Egloff now holds the fastest times for Denali, Acononcagua, Elbrus and Kilimanjaro – with sights set on Carstenz and Everest over the next two years.
As the 7 summits have evolved, with trodden paths, wanded routes, ropes and protection often all in place, the summits for some are now more a race course than a traditional climb. Even back in 2010, I returned from the top of Everest and realized that my ice axe had been little more than a photographic prop for the photos, not once having been removed from the back of my pack.
Following ropes and a trail up a well known route is obviously a far different experience from blazing your own track or ascending any other route beyond the well traveled “Pistes” (ski runs) as Messner now refers to them. As a fellow climber commented, even Everest without oxygen, if done up the trail and on the ropes, is far less daunting than it used to be – more akin to an Iron Man for climbers. It should only be so long before the solar powered, electrical ascender is invented to speed us up the ropes.
Happily, that is not the case on Denali yet, and a real ice axe (and the longer the better) is still very useful. Though the well-picketed West Buttress route, slings poking out at convenient 10 meter intervals, on anything steeper than 10 degrees, did lend a certain pedestrian air to our recent ascent this spring.

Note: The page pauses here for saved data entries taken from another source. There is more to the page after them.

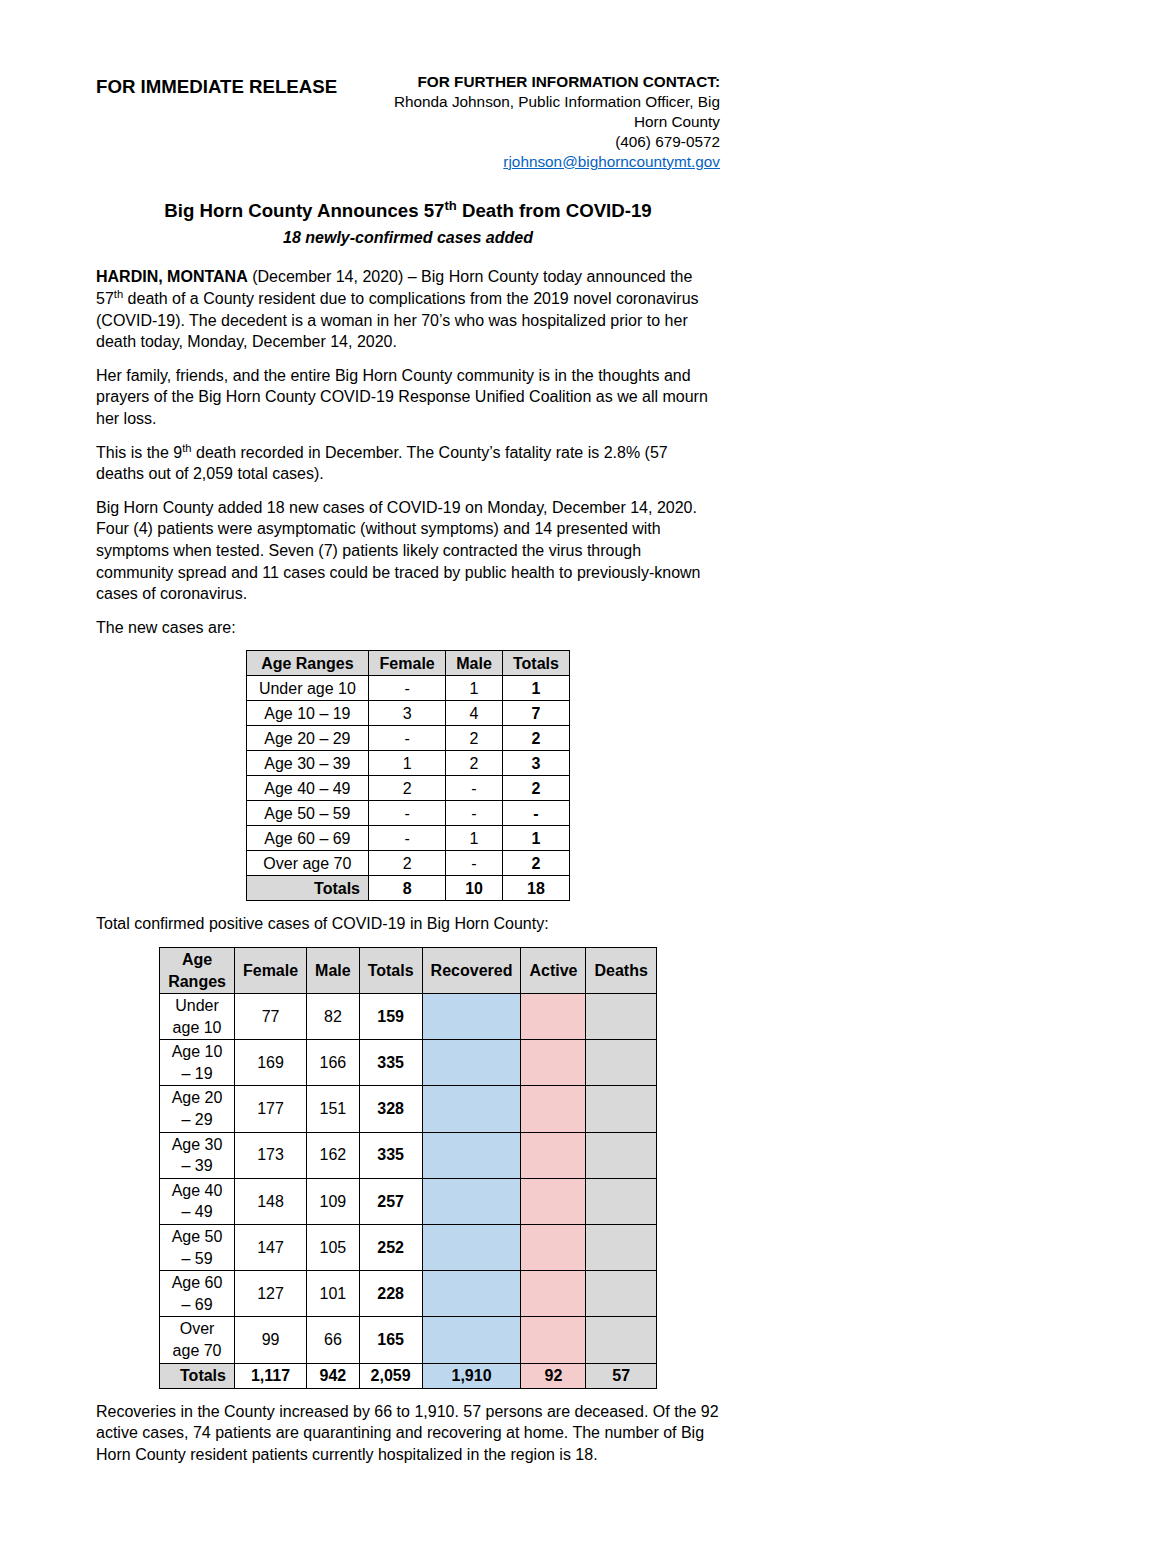FOR IMMEDIATE RELEASE
FOR FURTHER INFORMATION CONTACT:
Rhonda Johnson, Public Information Officer, Big Horn County
(406) 679-0572
rjohnson@bighorncountymt.gov
Big Horn County Announces 57th Death from COVID-19
18 newly-confirmed cases added
HARDIN, MONTANA (December 14, 2020) – Big Horn County today announced the 57th death of a County resident due to complications from the 2019 novel coronavirus (COVID-19). The decedent is a woman in her 70’s who was hospitalized prior to her death today, Monday, December 14, 2020.
Her family, friends, and the entire Big Horn County community is in the thoughts and prayers of the Big Horn County COVID-19 Response Unified Coalition as we all mourn her loss.
This is the 9th death recorded in December. The County’s fatality rate is 2.8% (57 deaths out of 2,059 total cases).
Big Horn County added 18 new cases of COVID-19 on Monday, December 14, 2020. Four (4) patients were asymptomatic (without symptoms) and 14 presented with symptoms when tested. Seven (7) patients likely contracted the virus through community spread and 11 cases could be traced by public health to previously-known cases of coronavirus.
The new cases are:
| Age Ranges | Female | Male | Totals |
| --- | --- | --- | --- |
| Under age 10 | - | 1 | 1 |
| Age 10 – 19 | 3 | 4 | 7 |
| Age 20 – 29 | - | 2 | 2 |
| Age 30 – 39 | 1 | 2 | 3 |
| Age 40 – 49 | 2 | - | 2 |
| Age 50 – 59 | - | - | - |
| Age 60 – 69 | - | 1 | 1 |
| Over age 70 | 2 | - | 2 |
| Totals | 8 | 10 | 18 |
Total confirmed positive cases of COVID-19 in Big Horn County:
| Age Ranges | Female | Male | Totals | Recovered | Active | Deaths |
| --- | --- | --- | --- | --- | --- | --- |
| Under age 10 | 77 | 82 | 159 | | | |
| Age 10 – 19 | 169 | 166 | 335 | | | |
| Age 20 – 29 | 177 | 151 | 328 | | | |
| Age 30 – 39 | 173 | 162 | 335 | | | |
| Age 40 – 49 | 148 | 109 | 257 | | | |
| Age 50 – 59 | 147 | 105 | 252 | | | |
| Age 60 – 69 | 127 | 101 | 228 | | | |
| Over age 70 | 99 | 66 | 165 | | | |
| Totals | 1,117 | 942 | 2,059 | 1,910 | 92 | 57 |
Recoveries in the County increased by 66 to 1,910. 57 persons are deceased. Of the 92 active cases, 74 patients are quarantining and recovering at home. The number of Big Horn County resident patients currently hospitalized in the region is 18.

Doing the 7 Summits has always been an accomplishment about setting a defined goal, and then about breaking records. Though for many, doing the summits in a slower fashion, savouring the cultures, the food, and meeting the people is as much, if not more of the experience, than climbing the peaks themselves. You’ll just have to dig deeply to find the data on the slowest ascents or the longest time took, though certainly the experience may be far richer.
The breaking of 7 Summits records started almost as soon as Dick Bass first completed them in 1985. More recently, people from Richard Parks and Vanessa O’Brien have also added a quick ski of the last degree to the North and South Poles, completing the so humbly named, Explorers Grand Slam, in less than a year. If you want one of these records, best to balance a heap of training, with a bucket of funding and a lot of prayers for good weather. Though even in a year filled with Everest climbers waiting in lines and 11 deaths, some like Roxanne Vogel, managed a remarkable round trip from California to the top of the world and back in 2 weeks time.
And while it seems there is a new breed of athlete emerging, comfortable with climbing, with speed and with facing the added risks of going unroped and non-stop through dangerous terrain, it is also interesting to see some records, like Hans Kammerlanders’ 1996 record time on the North Side of Everest still standing at 16 hours, 45 minutes.